CUHK-AIM-Group / EndoGaussian

EndoGaussian: Real-time Gaussian Splatting for Dynamic Endoscopic Scene Reconstruction
https://yifliu3.github.io/EndoGaussian/
MIT License
100 stars 5 forks source link

How can we get ground truth depth related to camera poses? #3

Closed guanjunwu closed 7 months ago

guanjunwu commented 7 months ago

As I know, the methods to get global ground truth depth and poses are deep-learning-methods like RCVD, and RGB-D cameras ( but i also not clear about how can get precise depth and pose). However, we cannot directly infer depth from a dynamic monocular video related to given camera poses. Do the authors have any other guidance?

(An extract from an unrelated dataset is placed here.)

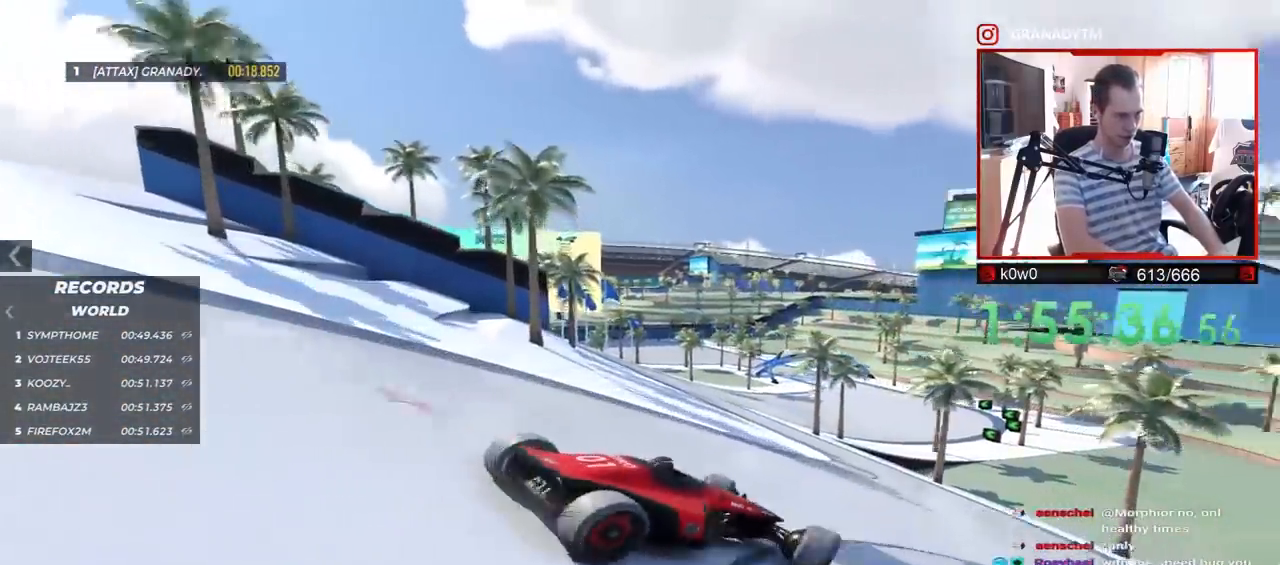
{"keys": ["up"], "events": [[250, "left", "up"], [250, "right", "down"], [450, "right", "up"]]}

yifliu3 commented 7 months ago

Hi, thanks for your attention.We use two datasets including ENDONERF and SCARED.

For ENDONERF, the authors use a da vinci robot to capture poses and a stereo-depth estimation network to predict depths as ground truth. More details of the dataset can be found in this repo:https://github.com/med-air/EndoNeRF. For SCARED, they also use a da vinci robot to capture poses, and a projector (RGBD) to get precise depth maps. Details of this dataset can be found here: https://endovissub2019-scared.grand-challenge.org/About/

To get gt depth related to a given camera pose, I think the most accurate way is to let the camera sensor be placed at that pose when capturing the data.